* CONSIGNES:
(1) D'après le texte sur la démocratie en Afrique, à quelle date l'article republié avait-il paru pour la première fois ?
(2) Prolongez le texte sur la démocratie en Afrique à partir de sa dernière phrase, dans le même registre.

* TEXTE SOURCE:
────────────────

Le dimanche 17 juillet 2022, en fouillant ma vieille et épaisse paperasse, je tombe sur un article par moi publié en date du 12 novembre 1996, portant le titre ci-dessus indiqué. Ayant relu ce texte, il m’a semblé avoir été rédigé la veille ! Alors j’ai décidé de le republier in extenso, intégralement ! Comme voici.

De nos jours, l’idée que la démocratie s’avère incontournable pour la seconde décolonisation et pour un progrès digne de ce nom en Afrique, ne se discute plus. Si bien que même nos tenants de la dictature les plus indécrottables, les plus obtus, les plus rétrogrades, le reconnaissent au niveau de leur discours. Eux qui, dans la réalité, mettent en place toute une panoplie de procédures et de mécanismes qui, de facto, les aident à demeurer au pouvoir. Artificiellement.

────────────────

* DONNÉES FOURNIES:
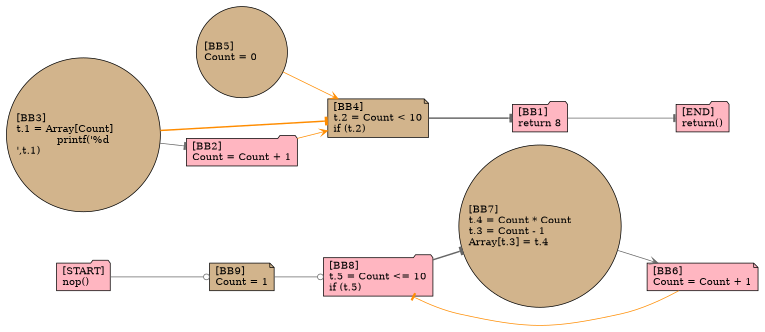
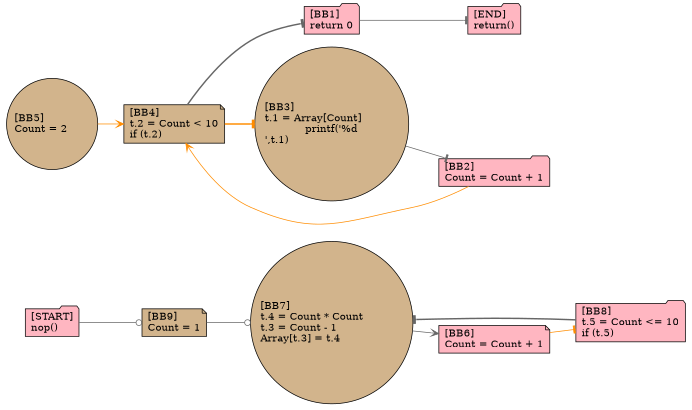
  digraph {
    rankdir=LR
    node [fillcolor=lightpink shape=folder style=filled]
    edge [arrowhead=tee color=gray40]
    n1 [fillcolor=tan label="[BB9]\lCount = 1\l" shape=note]
    n2 [label="[BB8]\lt.5 = Count <= 10\lif (t.5)\l"]
    n3 [fillcolor=tan label="[BB7]\lt.4 = Count * Count\lt.3 = Count - 1\lArray[t.3] = t.4\l" shape=circle]
    n4 [label="[BB6]\lCount = Count + 1\l" shape=note]
-   n5 [fillcolor=tan label="[BB5]\lCount = 0\l" shape=circle]
+   n5 [fillcolor=tan label="[BB5]\lCount = 2\l" shape=circle]
    n6 [fillcolor=tan label="[BB4]\lt.2 = Count < 10\lif (t.2)\l" shape=note]
-   n7 [label="[BB1]\lreturn 8\l"]
+   n7 [label="[BB1]\lreturn 0\l"]
    n8 [label="[END]\lreturn()\l"]
    n9 [label="[START]\lnop()\l"]
    n10 [label="[BB2]\lCount = Count + 1\l"]
    n11 [fillcolor=tan label="[BB3]\lt.1 = Array[Count]\lprintf('%d\n',t.1)\l" shape=circle]
-   n1 -> n2 [arrowhead=odot]
+   n1 -> n3 [arrowhead=odot]
    n2 -> n3 [penwidth=2]
    n3 -> n4 [arrowhead=vee]
    n4 -> n2 [color=darkorange]
    n5 -> n6 [arrowhead=vee color=darkorange]
    n6 -> n7 [penwidth=2]
-   n11 -> n6 [color=darkorange penwidth=2]
+   n6 -> n11 [color=darkorange penwidth=2]
    n7 -> n8
    n9 -> n1 [arrowhead=odot]
    n10 -> n6 [arrowhead=vee color=darkorange]
    n11 -> n10
  }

────────────────

* RÉSULTATS:
(1) Le 12 novembre 1996.

(2)
Alors, le vote, les élections, qui devraient servir à réguler la vie socio-politique, à induire l’alternance démocratique sur notre Continent, ressortent comme une tragi-comédie, une mascarade bouffonne et, pour les patriotes, tel un véritable « parcours du combattant » comme l’a dit un protagoniste privilégié togolais.

Nous récapitulerons ci-après, en raccourci, les principales données constitutives de la triste problématique électorale actuelle en Afrique : volonté politique ; textes juridiques ; ordre chronologique de diverses consultations populaires ; campagne ; contentieux et recours ; installation des « élus » ; attitude de certaines puissances occidentales ; stratégie des démocrates. Nous avancerons enfin quelques suggestions pour les moyens et longs termes.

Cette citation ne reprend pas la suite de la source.